Kutipan pilihan:

Panji perang adalah atribut yang sangat penting dalam peperangan. Ia juga berfungsi untuk menunjukkan kekuatan dan kesigapan dalam berperang. Ia juga berfungsi untuk menunjukkan kerja sama antara para mujahid yang berperang di jalan Allah. Dengan adanya panji perang, anggota pasukan mengetahui siapa yang menjadi komandan mereka. Dengan melihat bendera, mereka bisa berkumpul menuju sang komandan untuk mendapatkan perintahnya. Di sisi lain, panji perang berfungsi untuk menimbulkan rasa gentar di pihak musuh (Fiqh ad-Da’wah fi Shahih al-Imam al-Bukhari: 2/373).

Pada saat perang Khaibar, Nabi bersabda: “Besok pagi, aku akan menyerahkan bendera (rayah) kepada lelaki yang akan dianugerahi kemenangan melalui tangannya. Ia mencintai Allah dan Rasul-Nya. Allah dan Rasul-Nya pun mencintai dirinya (Shahih Bukhari: 10/272).” Pemimpin negara (al-imam) menunjuk orang ia percayai untuk menjadi panglima perang dan membawa panji perang itu (rayah). Panglima perang itu juga ditunjuk karena kekuatan fisik, ketajaman mata batin, dan pengetahuannya. Sesampai di medan perang, panji perang itu (rayah) ditancapkan di tempat tertentu atas perintah sang imam. Panji itu tidak boleh dipindahkan kecuali atas perintah dirinya. Sedangkan liwa dipegang oleh amir atau orang lain yang ditunjuk pada saat peperangan (Fathul Bari: 9/163).

Data tersimpan:
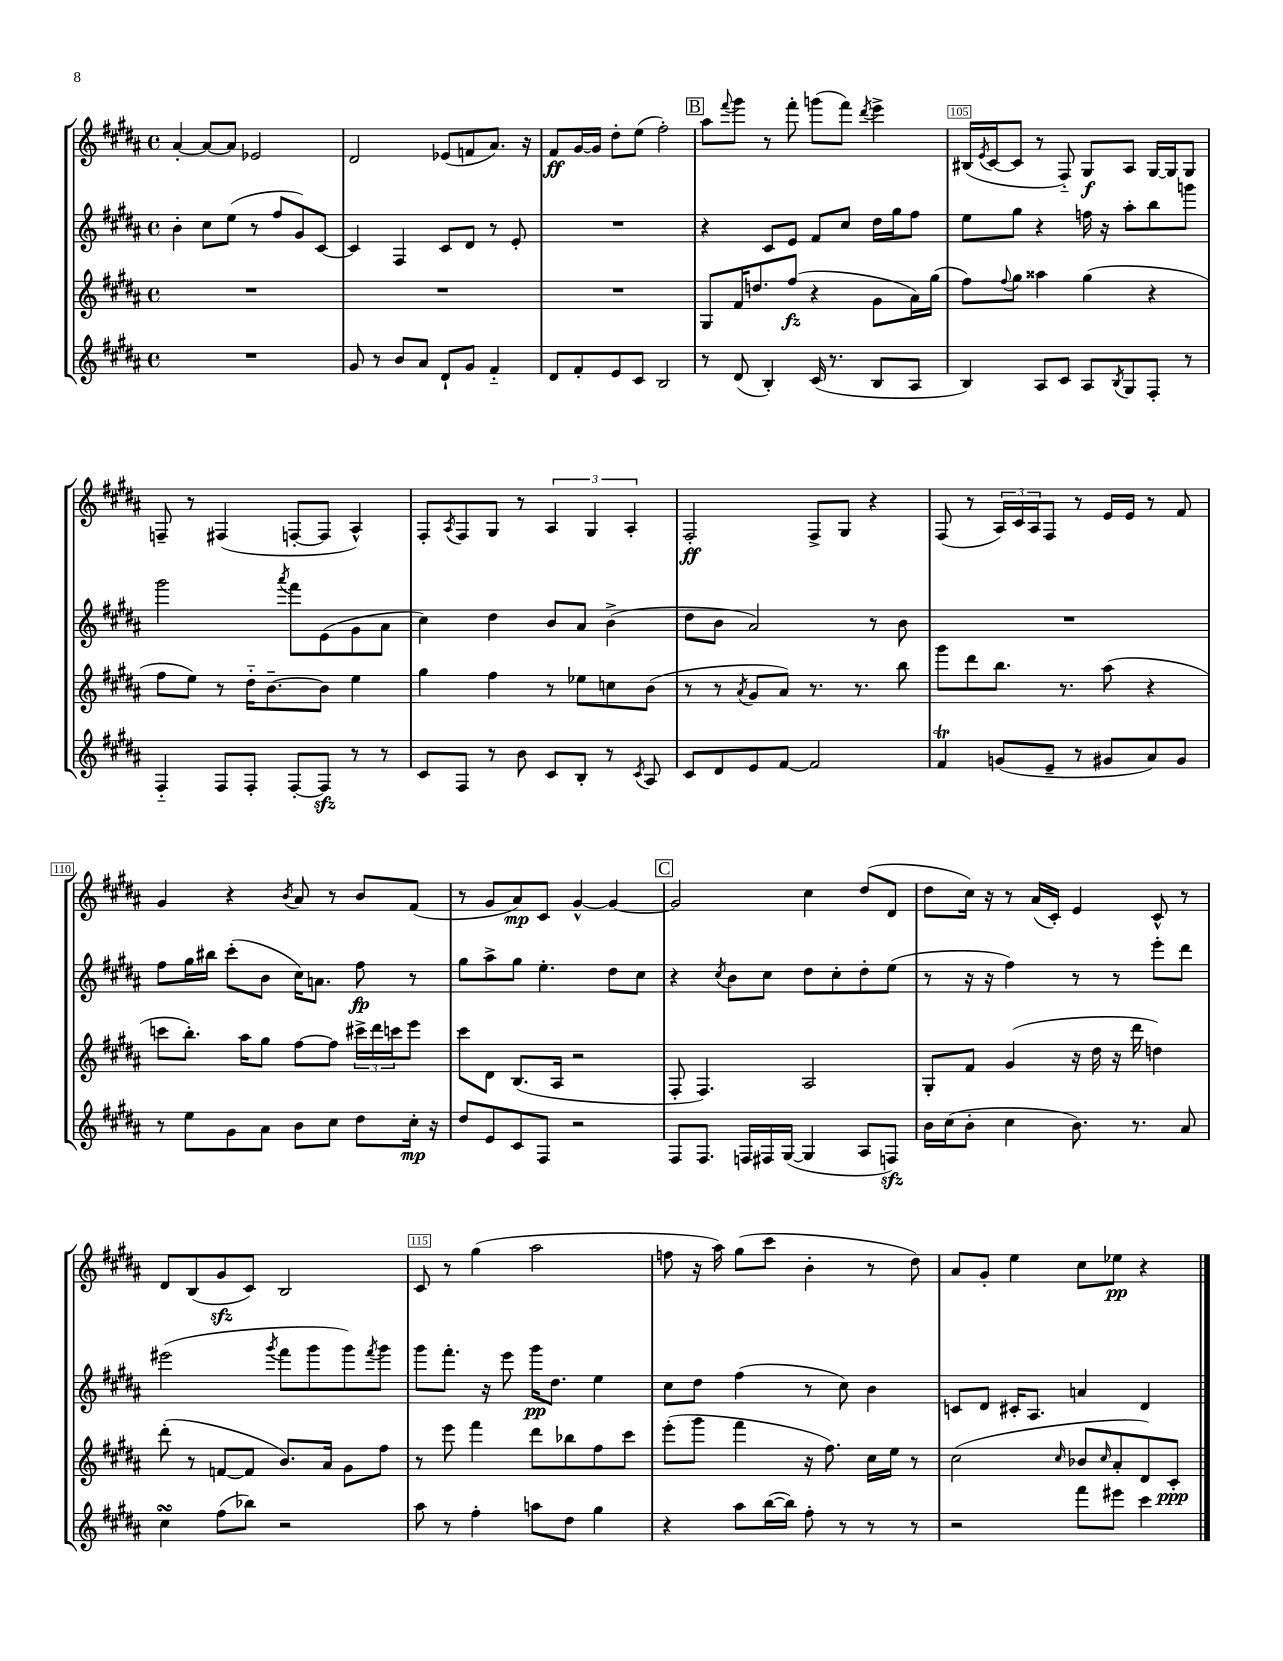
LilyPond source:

Selesaikan tugas berikut:
**a)** Salin bagian teks tentang panji perang di antara "Panji perang adalah" dan "al-Imam al-Bukhari: 2/373).", termasuk keduanya.
**b)** Ringkas paragraf dalam teks tentang panji perang yang diawali "Panji perang adalah atribut" menjadi daftar poin dengan tetap memuat fakta utamanya.

Jawaban berurutan:
**a)**
Panji perang adalah atribut yang sangat penting dalam peperangan. Ia juga berfungsi untuk menunjukkan kekuatan dan kesigapan dalam berperang. Ia juga berfungsi untuk menunjukkan kerja sama antara para mujahid yang berperang di jalan Allah. Dengan adanya panji perang, anggota pasukan mengetahui siapa yang menjadi komandan mereka. Dengan melihat bendera, mereka bisa berkumpul menuju sang komandan untuk mendapatkan perintahnya. Di sisi lain, panji perang berfungsi untuk menimbulkan rasa gentar di pihak musuh (Fiqh ad-Da’wah fi Shahih al-Imam al-Bukhari: 2/373).

**b)**
Panji perang sangat penting dalam peperangan karena:
- menunjukkan kekuatan dan kesigapan dalam berperang;
- menunjukkan kerja sama antara para mujahid yang berperang di jalan Allah;
- memberi tahu anggota pasukan siapa komandan mereka, sehingga dengan melihat bendera mereka bisa berkumpul menuju komandan untuk menerima perintah;
- menimbulkan rasa gentar di pihak musuh.